ParBLiSS / FastANI

Fast Whole-Genome Similarity (ANI) Estimation
Apache License 2.0
368 stars 66 forks source link

FastANI stuck on last comparison #28

Closed igorspp closed 4 years ago

igorspp commented 5 years ago

I have tried running FastANI with a combination of MAGs and genomes from GenBank (1537 genomes in total). Everything appears to run fine but FastANI is stuck in the last comparison for a couple of hours now and no output is written:

INFO [thread 0], skch::main, Time spent mapping fragments in query #1535 : 3.45975 sec
INFO [thread 0], skch::main, Time spent post mapping : 0.00237654 sec
INFO [thread 0], skch::main, Time spent mapping fragments in query #1536 : 2.6996 sec
INFO [thread 0], skch::main, Time spent post mapping : 0.00182084 sec
INFO [thread 0], skch::main, Time spent mapping fragments in query #1537 : 3.23705 sec
INFO [thread 0], skch::main, Time spent post mapping : 0.00220625 sec

I am running the compiled version for Linux (v.1.1) on a HPC server and the command used is shown below:

fastANI --ql phylogenomics_ANI_paths.txt \
        --rl phylogenomics_ANI_paths.txt \
        -o fastani.out \
        -t 4 \
        --matrix

Many thanks in advance for your thoughts on this.

Cheers, Igor

igorspp commented 5 years ago

PS: I have just ran a single comparison and it worked:

fastANI -q ../genomes/IN_Mac8_MAG01.fa \ -r ../genomes/GCA_000582685.fa \ -o fastani.out \ -t 4 \ --matrix

cjain7 commented 5 years ago

From the log, it seems like the last comparison finished, and it might be stuck while writing the output to file.
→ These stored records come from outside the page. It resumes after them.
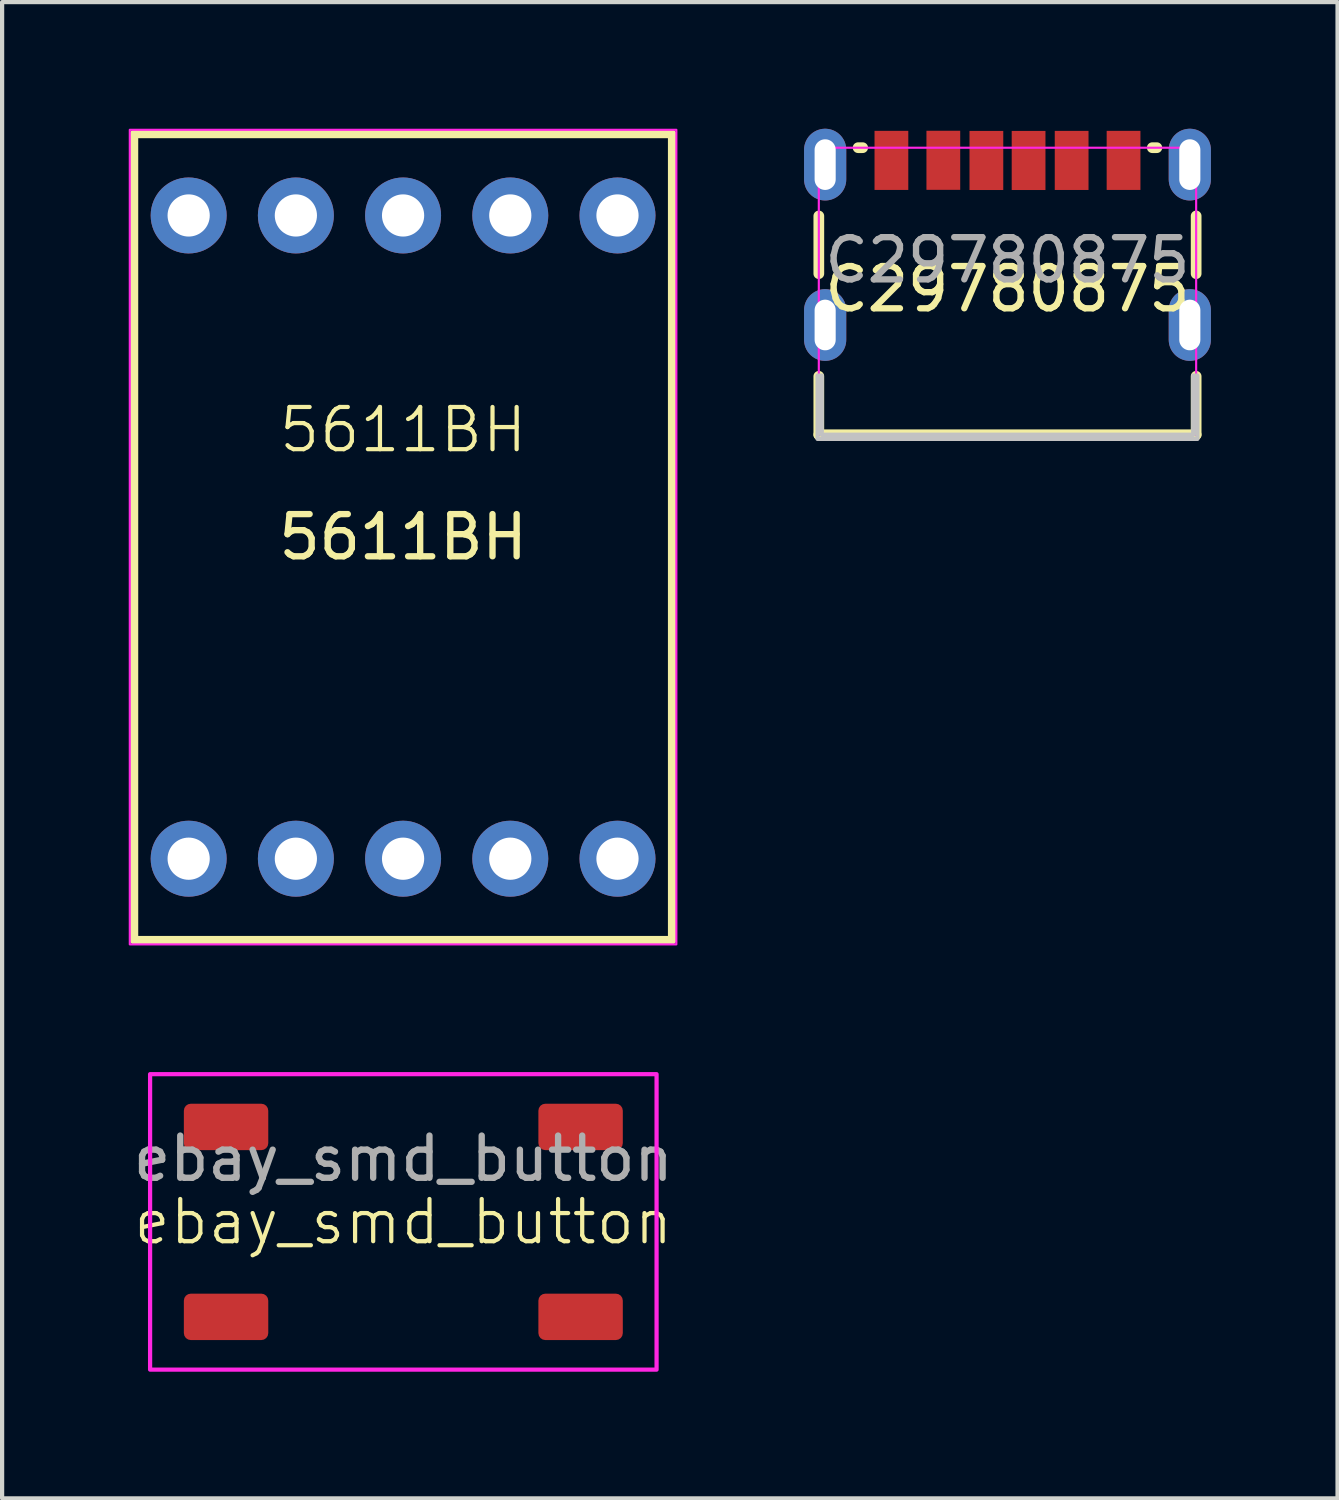
<source format=kicad_pcb>
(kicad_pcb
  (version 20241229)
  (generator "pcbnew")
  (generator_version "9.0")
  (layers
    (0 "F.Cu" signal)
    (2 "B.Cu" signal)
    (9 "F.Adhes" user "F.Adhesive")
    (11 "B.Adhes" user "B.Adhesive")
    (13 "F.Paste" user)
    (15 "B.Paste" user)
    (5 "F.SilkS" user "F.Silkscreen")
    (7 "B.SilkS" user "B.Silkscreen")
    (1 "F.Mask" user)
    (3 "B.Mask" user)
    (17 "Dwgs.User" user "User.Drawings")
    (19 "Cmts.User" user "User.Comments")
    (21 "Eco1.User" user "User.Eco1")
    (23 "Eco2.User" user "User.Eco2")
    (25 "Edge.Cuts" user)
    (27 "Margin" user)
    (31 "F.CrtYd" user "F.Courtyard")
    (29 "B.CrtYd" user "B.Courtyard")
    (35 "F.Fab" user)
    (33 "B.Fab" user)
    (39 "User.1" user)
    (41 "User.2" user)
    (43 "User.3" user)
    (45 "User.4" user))
  (footprint "ebay_smd_button"
    (layer "F.Cu")
    (at 6.506 25.9)
    (property "Reference" "ebay_smd_button" (at 0 0 0) (unlocked yes) (layer "F.SilkS") (effects (font (size 1 1) (thickness 0.1))))
    (attr through_hole)
    (fp_rect (start -6 -3.5) (end 6 3.5) (stroke (width 0.1) (type solid)) (fill no) (layer "F.CrtYd"))
    (fp_text user "${REFERENCE}" (at 0 -1.5 0) (unlocked yes) (layer "F.Fab") (effects (font (size 1 1) (thickness 0.15))))
    (pad "1" smd roundrect (at -4.2 -2.25) (size 2 1.1) (layers "F.Cu" "F.Mask" "F.Paste") (roundrect_rratio 0.15))
    (pad "1" smd roundrect (at 4.2 -2.25) (size 2 1.1) (layers "F.Cu" "F.Mask" "F.Paste") (roundrect_rratio 0.15))
    (pad "2" smd roundrect (at -4.2 2.25) (size 2 1.1) (layers "F.Cu" "F.Mask" "F.Paste") (roundrect_rratio 0.15))
    (pad "2" smd roundrect (at 4.2 2.25) (size 2 1.1) (layers "F.Cu" "F.Mask" "F.Paste") (roundrect_rratio 0.15)))
  (footprint "C29780875"
    (layer "F.Cu")
    (at 20.82 2.699)
    (property "Reference" "C29780875" (at 0 1.1 0) (layer "F.SilkS") (effects (font (size 1 1) (thickness 0.15))))
    (fp_line (start -4.47 0.735) (end -4.47 -0.632) (stroke (width 0.254) (type default)) (layer "F.SilkS"))
    (fp_line (start -4.47 4.551) (end -4.47 3.167) (stroke (width 0.254) (type default)) (layer "F.SilkS"))
    (fp_line (start -3.539 -2.25) (end -3.431 -2.25) (stroke (width 0.254) (type default)) (layer "F.SilkS"))
    (fp_line (start 3.431 -2.25) (end 3.539 -2.25) (stroke (width 0.254) (type default)) (layer "F.SilkS"))
    (fp_line (start 4.47 0.735) (end 4.47 -0.632) (stroke (width 0.254) (type default)) (layer "F.SilkS"))
    (fp_line (start 4.47 4.551) (end -4.47 4.551) (stroke (width 0.254) (type default)) (layer "F.SilkS"))
    (fp_line (start 4.47 4.551) (end 4.47 3.167) (stroke (width 0.254) (type default)) (layer "F.SilkS"))
    (fp_poly (pts (xy -3.15 -2.649) (xy -3.15 -1.249) (xy -2.35 -1.249) (xy -2.35 -2.649)) (stroke (width 0) (type default)) (fill yes) (layer "F.Paste"))
    (fp_poly (pts (xy -1.12 -1.251) (xy -1.12 -2.651) (xy -1.92 -2.651) (xy -1.92 -1.251)) (stroke (width 0) (type default)) (fill yes) (layer "F.Paste"))
    (fp_poly (pts (xy -0.1 -1.247) (xy -0.1 -2.647) (xy -0.9 -2.647) (xy -0.9 -1.247)) (stroke (width 0) (type default)) (fill yes) (layer "F.Paste"))
    (fp_poly (pts (xy 0.9 -1.247) (xy 0.9 -2.647) (xy 0.1 -2.647) (xy 0.1 -1.247)) (stroke (width 0) (type default)) (fill yes) (layer "F.Paste"))
    (fp_poly (pts (xy 1.12 -2.648) (xy 1.12 -1.248) (xy 1.92 -1.248) (xy 1.92 -2.648)) (stroke (width 0) (type default)) (fill yes) (layer "F.Paste"))
    (fp_poly (pts (xy 3.15 -1.249) (xy 3.15 -2.649) (xy 2.35 -2.649) (xy 2.35 -1.249)) (stroke (width 0) (type default)) (fill yes) (layer "F.Paste"))
    (fp_poly (pts (xy -4.5 4.65) (xy -4.5 3.19) (xy -4.5 3.15) (xy -4.4 3.15) (xy -4.4 4.55) (xy 4.4 4.55) (xy 4.4 3.15) (xy 4.5 3.15) (xy 4.5 4.65)) (stroke (width 0.1) (type default)) (fill no) (layer "Dwgs.User"))
    (fp_line (start -4.47 -2.249) (end 4.47 -2.249) (stroke (width 0.051) (type solid)) (layer "F.CrtYd"))
    (fp_line (start -4.47 4.551) (end -4.47 -2.249) (stroke (width 0.051) (type solid)) (layer "F.CrtYd"))
    (fp_line (start 4.47 -2.249) (end 4.47 4.551) (stroke (width 0.051) (type solid)) (layer "F.CrtYd"))
    (fp_line (start 4.47 4.551) (end -4.47 4.551) (stroke (width 0.051) (type solid)) (layer "F.CrtYd"))
    (fp_poly (pts (xy -4.415 -2.474) (xy -4.447 -2.506) (xy -4.493 -2.506) (xy -4.525 -2.474) (xy -4.525 -2.428) (xy -4.493 -2.396) (xy -4.447 -2.396) (xy -4.415 -2.428)) (stroke (width 0.1) (type default)) (fill no) (layer "User.3"))
    (fp_text user "${REFERENCE}" (at 0 1 0) (unlocked yes) (layer "F.Fab") (effects (font (size 1 1) (thickness 0.15)) (justify bottom)))
    (pad "A5" smd rect (at -0.5 -1.947) (size 0.8 1.4) (layers "F.Cu" "F.Mask" "F.Paste"))
    (pad "A9" smd rect (at 1.52 -1.948) (size 0.8 1.4) (layers "F.Cu" "F.Mask" "F.Paste"))
    (pad "A12" smd rect (at 2.75 -1.949) (size 0.8 1.4) (layers "F.Cu" "F.Mask" "F.Paste"))
    (pad "B5" smd rect (at 0.5 -1.947) (size 0.8 1.4) (layers "F.Cu" "F.Mask" "F.Paste"))
    (pad "B9" smd rect (at -1.52 -1.951) (size 0.8 1.4) (layers "F.Cu" "F.Mask" "F.Paste"))
    (pad "B12" smd rect (at -2.75 -1.949) (size 0.8 1.4) (layers "F.Cu" "F.Mask" "F.Paste"))
    (pad "S1" thru_hole oval (at -4.32 -1.849) (size 1 1.7) (drill oval 0.5 1.2) (layers "*.Cu" "*.Mask"))
    (pad "S1" thru_hole oval (at -4.32 1.951) (size 1 1.7) (drill oval 0.5 1.2) (layers "*.Cu" "*.Mask"))
    (pad "S1" thru_hole oval (at 4.32 -1.849) (size 1 1.7) (drill oval 0.5 1.2) (layers "*.Cu" "*.Mask"))
    (pad "S1" thru_hole oval (at 4.32 1.951) (size 1 1.7) (drill oval 0.5 1.2) (layers "*.Cu" "*.Mask")))
  (footprint "5611BH"
    (layer "F.Cu")
    (at 6.5 9.675)
    (property "Reference" "5611BH" (at 0 -2.54 0) (unlocked yes) (layer "F.SilkS") (effects (font (size 1 1) (thickness 0.1))))
    (attr through_hole)
    (fp_rect (start -6.375 -9.55) (end 6.375 9.55) (stroke (width 0.2) (type solid)) (fill no) (layer "F.SilkS"))
    (fp_rect (start -6.475 -9.65) (end 6.475 9.65) (stroke (width 0.05) (type solid)) (fill no) (layer "F.CrtYd"))
    (fp_text user "${REFERENCE}" (at 0 0 0) (unlocked yes) (layer "F.SilkS") (effects (font (size 1 1) (thickness 0.15))))
    (pad "1" thru_hole circle (at -5.08 7.62) (size 1.8 1.8) (drill 1) (layers "*.Cu" "*.Mask"))
    (pad "2" thru_hole circle (at -2.54 7.62) (size 1.8 1.8) (drill 1) (layers "*.Cu" "*.Mask"))
    (pad "4" thru_hole circle (at 2.54 7.62) (size 1.8 1.8) (drill 1) (layers "*.Cu" "*.Mask"))
    (pad "5" thru_hole circle (at 5.08 7.62) (size 1.8 1.8) (drill 1) (layers "*.Cu" "*.Mask"))
    (pad "6" thru_hole circle (at 5.08 -7.62) (size 1.8 1.8) (drill 1) (layers "*.Cu" "*.Mask"))
    (pad "7" thru_hole circle (at 2.54 -7.62) (size 1.8 1.8) (drill 1) (layers "*.Cu" "*.Mask"))
    (pad "9" thru_hole circle (at -2.54 -7.62) (size 1.8 1.8) (drill 1) (layers "*.Cu" "*.Mask"))
    (pad "10" thru_hole circle (at -5.08 -7.62) (size 1.8 1.8) (drill 1) (layers "*.Cu" "*.Mask"))
    (pad "COM" thru_hole circle (at 0 -7.62) (size 1.8 1.8) (drill 1) (layers "*.Cu" "*.Mask"))
    (pad "COM" thru_hole circle (at 0 7.62) (size 1.8 1.8) (drill 1) (layers "*.Cu" "*.Mask")))
  (gr_rect
    (start -3 -3)
    (end 28.64 32.45)
    (stroke (width 0.1) (type default))
    (fill no)
    (layer "Edge.Cuts")))
</source>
It would be worth trying with lower genome count and checking that there is no issue with disk I/O.

wwood commented 5 years ago

Hi,

I'm running v1.1 and running into the same issues:

$ fastANI --ql all_good_genomes --rl all_good_genomes -o all_good_genomesVall_good_genomes.fastani -t 36
...
INFO [thread 0], skch::main, Time spent mapping fragments in query #1593 : 0.700507 sec
INFO [thread 0], skch::main, Time spent post mapping : 9.1878e-05 sec
INFO [thread 0], skch::main, Time spent mapping fragments in query #1594 : 0.714483 sec
INFO [thread 0], skch::main, Time spent post mapping : 0.000104341 sec

There's 1594 genomes in the list, and it has been sitting like that (using ~900% CPU on top) for >12 hours. This doesn't seem like an IO issue to me.

When I attached strace to it while it is stalled I see this

Process 128989 attached - interrupt to quit
futex(0xc9c744, FUTEX_WAIT_PRIVATE, 0, NULL

Maybe this is a multithreading issue? I'll try again without specifying -t.

wwood commented 5 years ago

Running it again without -t finished without issue in an hour or two.

Then ran the same command as above and it never finished - it is using 1300% on top after running overnight, and is stuck on the last query as before.

So, this seems like a multithreading-related issue to me.

cjain7 commented 5 years ago

This is useful to know. I'll take a look at the code again.

If you don't mind, can you give me more information about the C++ compiler and OS you are using.. Did you download the executable or compile from source?

wwood commented 5 years ago

Thanks - the executable is the same as the downloaded version, and has the same md5sum. Sorry, that was a long way of saying it is the downloaded (Linux) version.

cjain7 commented 5 years ago

I've made a few minor changes, mainly to add more print statements to see the status of each thread. If you get a chance, can you try cloning the latest source code, compile and run.

If it still fails, please share the output/error logs with me.

cruizperez commented 5 years ago

Hi! I ran into the same problem using multiple threads. The program runs and then hangs in:

INFO [thread 0], skch::main, ready to exit the loop
INFO [thread 7], skch::main, ready to exit the loop
INFO [thread 3], skch::main, ready to exit the loop
INFO [thread 6], skch::main, ready to exit the loop
INFO [thread 2], skch::main, ready to exit the loop
INFO [thread 1], skch::main, ready to exit the loop

Running with just one thread finishes the job.

cjain7 commented 4 years ago

This should be resolved with recent releases, please create a new issue if not.